Mark Pincus war mit seiner Spielefirma Zynga sehr erfolgreich. Dann wurde die Konkurrenz mächtiger, die Nachfrage ging zurück. Nun will er retten, was zu retten ist.

Von Varinia Bernau

Auf dem Surfbrett, hat Mark Pincus einmal gesagt, versuche er einfach, nicht an die weißen Haie zu denken. "Wenn da noch 30, 40 Leute unterwegs sind, ist die Chance gering, dass er genau mich angreift." Das klingt zunächst ziemlich lässig. Nach einem, der in riskanten Situationen einen kühlen Kopf bewahrt. Mark Pincus, 49, hat es mit dieser Lässigkeit ziemlich weit gebracht: Sechs Jahre hat er bei Investmentbanken und Risikokapitalgebern gearbeitet, ehe er sich als Internetunternehmer versuchte. Sein erstes Start-up, 1995 gegründet, verkaufte er nach nur sieben Monaten - für 38 Millionen Dollar.

Doch wie das eben so ist mit riskanten Dingen, sei es nun in gefährlichen Gewässern oder bei der Gründung von Start-ups: Die Sache kann auch schiefgehen.

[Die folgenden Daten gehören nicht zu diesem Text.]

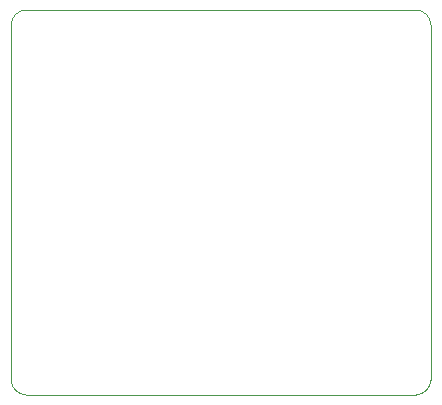
<source format=gm1>
G04 #@! TF.GenerationSoftware,KiCad,Pcbnew,(6.0.0-0)*
G04 #@! TF.CreationDate,2023-05-30T22:12:00-07:00*
G04 #@! TF.ProjectId,breakout,62726561-6b6f-4757-942e-6b696361645f,0.2.0*
G04 #@! TF.SameCoordinates,Original*
G04 #@! TF.FileFunction,Profile,NP*
%FSLAX46Y46*%
G04 Gerber Fmt 4.6, Leading zero omitted, Abs format (unit mm)*
G04 Created by KiCad (PCBNEW (6.0.0-0)) date 2023-05-30 22:12:00*
%MOMM*%
%LPD*%
G01*
G04 APERTURE LIST*
G04 #@! TA.AperFunction,Profile*
%ADD10C,0.100000*%
G04 #@! TD*
G04 APERTURE END LIST*
D10*
X139725400Y-90618174D02*
X139725400Y-104851200D01*
X139725400Y-120650000D02*
G75*
G03*
X140995400Y-121920000I1269999J-1D01*
G01*
X173990000Y-89348174D02*
X156235400Y-89348174D01*
X156235400Y-89348174D02*
X140995400Y-89348174D01*
X173990000Y-121919999D02*
G75*
G03*
X175260000Y-120649999I1J1269999D01*
G01*
X175260000Y-104851199D02*
X175260000Y-120649999D01*
X139725400Y-104851200D02*
X139725400Y-120650000D01*
X175260000Y-90618174D02*
G75*
G03*
X173990000Y-89348174I-1269999J1D01*
G01*
X173990000Y-121919999D02*
X156235400Y-121920000D01*
X156235400Y-121920000D02*
X140995400Y-121920000D01*
X140995400Y-89348174D02*
G75*
G03*
X139725400Y-90618174I-1J-1269999D01*
G01*
X175260000Y-90618174D02*
X175260000Y-104851199D01*
M02*

</source>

So wie mit Pincus aktuellem Versuch: Zynga.

Das Unternehmen, das er 2007 gegründet hat, wurde binnen kürzester Zeit zum größten Anbieter von Spielen im sozialen Netzwerk Facebook. Bekannt vor allem für ein Spiel: "Farmville". Die Spiele an sich sind kostenlos. Geld macht Zynga mit Zusatzangeboten wie Schaufeln oder Schafen, die die Gewinnchancen verbessern. Im Dezember 2011 brachte Pincus Zynga an die Börse. Damals wurde die Firma mit fast neun Milliarden Dollar bewertet. Viel zu hoch, wie sich später zeigen sollte. Heute liegt der Wert bei 2,4 Milliarden Dollar.

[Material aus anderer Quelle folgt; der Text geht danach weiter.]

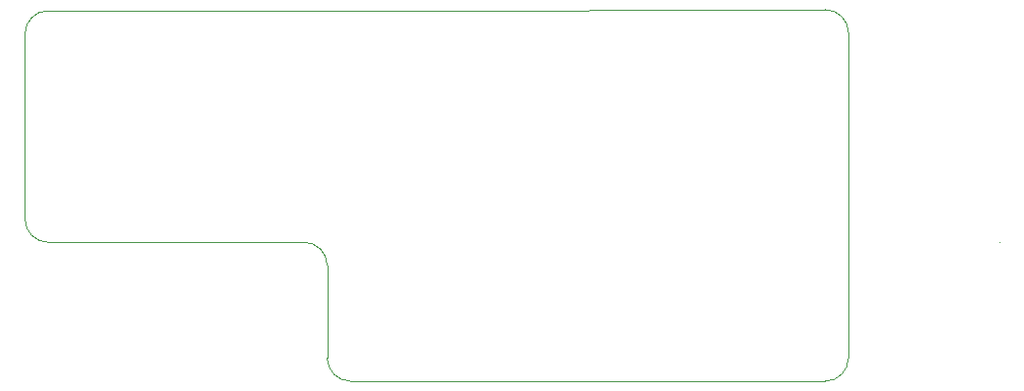
<source format=gbr>
G04 #@! TF.GenerationSoftware,KiCad,Pcbnew,6.0.7-1.fc35*
G04 #@! TF.CreationDate,2022-09-05T19:08:22-05:00*
G04 #@! TF.ProjectId,rpi-adapter,7270692d-6164-4617-9074-65722e6b6963,rev?*
G04 #@! TF.SameCoordinates,Original*
G04 #@! TF.FileFunction,Profile,NP*
%FSLAX46Y46*%
G04 Gerber Fmt 4.6, Leading zero omitted, Abs format (unit mm)*
G04 Created by KiCad (PCBNEW 6.0.7-1.fc35) date 2022-09-05 19:08:22*
%MOMM*%
%LPD*%
G01*
G04 APERTURE LIST*
G04 #@! TA.AperFunction,Profile*
%ADD10C,0.100000*%
G04 #@! TD*
G04 APERTURE END LIST*
D10*
X145000000Y-97000000D02*
X145000000Y-95000000D01*
X144999987Y-68914213D02*
G75*
G03*
X143000000Y-66914213I-1999987J13D01*
G01*
X100000000Y-97000000D02*
G75*
G03*
X102000000Y-99000000I2000000J0D01*
G01*
X143000000Y-99000000D02*
G75*
G03*
X145000000Y-97000000I0J2000000D01*
G01*
X75914214Y-67000000D02*
X87000000Y-67000000D01*
X75914214Y-87000000D02*
X87000000Y-87000000D01*
X102000000Y-67000000D02*
X143000000Y-66914214D01*
X73914214Y-72585787D02*
X73914214Y-69000000D01*
X145000000Y-72500000D02*
X145000000Y-79414213D01*
X73914214Y-85000000D02*
X73914214Y-72585787D01*
X158000000Y-87000000D02*
X158000000Y-87000000D01*
X145000000Y-68914213D02*
X145000000Y-72500000D01*
X100000000Y-97000000D02*
X100000000Y-95000000D01*
X75914214Y-67000014D02*
G75*
G03*
X73914214Y-69000000I-14J-1999986D01*
G01*
X100000000Y-89000000D02*
G75*
G03*
X98000000Y-87000000I-2000000J0D01*
G01*
X145000000Y-79414213D02*
X145000000Y-89000000D01*
X145000000Y-95000000D02*
X145000000Y-89000000D01*
X73914200Y-85000000D02*
G75*
G03*
X75914214Y-87000000I2000000J0D01*
G01*
X100000000Y-95000000D02*
X100000000Y-89000000D01*
X87000000Y-67000000D02*
X98000000Y-67000000D01*
X87000000Y-87000000D02*
X98000000Y-87000000D01*
X98000000Y-67000000D02*
X102000000Y-67000000D01*
X102000000Y-99000000D02*
X143000000Y-99000000D01*
M02*

</source>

Pincus ist kein visionärer Tüftler wie jene Gründer der strahlenden Technologiekonzerne im Silicon Valley, die diese zumeist auch führen. Pincus, der in Chicago aufwuchs und mittlerweile in San Francisco lebt, hat einen Studienabschluss in BWL, immerhin von der Elite-Uni Harvard. Irgendwann hat es ihn gewurmt, dass ihn selbst Kinder bei seinem Lieblingsspiel im Internet abzockten. Wäre doch eine gute Sache, so dachte er sich, wenn er virtuell aufrüsten könnte. Das war der Beginn von Zynga.

Zwar haben bis heute mehr als 700 Millionen Menschen "Farmville" installiert. Doch die wenigsten beackern die virtuellen Felder noch. Und je mehr Bauernhöfe unbeachtet zurückblieben, desto stärker sanken die Erlöse bei Zynga - und damit auch die Stimmung in der Firma. Mehrere Spitzenmanager suchten das Weite, Konkurrenten wie etwa der Berliner Spieleentwickler Wooga erhöhten den Druck. "Farmville" blieb ein klassisches One-Hit-Wonder. Es gelang Pincus nicht, andere Spiele, die die Leute ähnlich begeisterten, nachzulegen. Und es gelang ihm auch nicht, die Spiele, die für die großen Computerbildschirme entwickelt waren, an Smartphones und Tablets anzupassen, auf denen die Menschen herumdaddelten. Im Sommer 2013 gab er den Chefposten auf und zog sich nach und nach aus dem Tagesgeschäft zurück.

Vor knapp vier Wochen kehrte Gründer Mark Pincus dann doch an die Spitze von Zynga zurück. An der Börse kam das schlecht an. Die Aktie fiel an dem Tag, an dem er seine überraschende Rückkehr verkündete, um zehn Prozent. Die Analysten trauten ihm nicht zu, dass er das Ruder herumreißt. Damals kündigte Pincus an, dass er die "Innovation beschleunigen" wolle. Was man halt so sagt, wenn man einen Laden retten muss. Nun zeigt sich, was Pincus darunter versteht: In der Firma, die nach der verstorbenen Bulldogge des Gründers benannt ist, wird fast ein Fünftel der Stellen gestrichen. Pincus will die Anstrengungen auf wenige neue Spiele konzentrieren. So sollen 100 Millionen Dollar pro Jahr eingespart werden, wie Pincus ankündigte. "Dies sind harte Entscheidungen", sagte er nun. "Und heute ist ein harter Tag für uns alle."

Es mag lässig wirken, zwischen Haien zu surfen. Genauer betrachtet aber ist es ziemlich leichtsinnig - oder einfach nur dumm.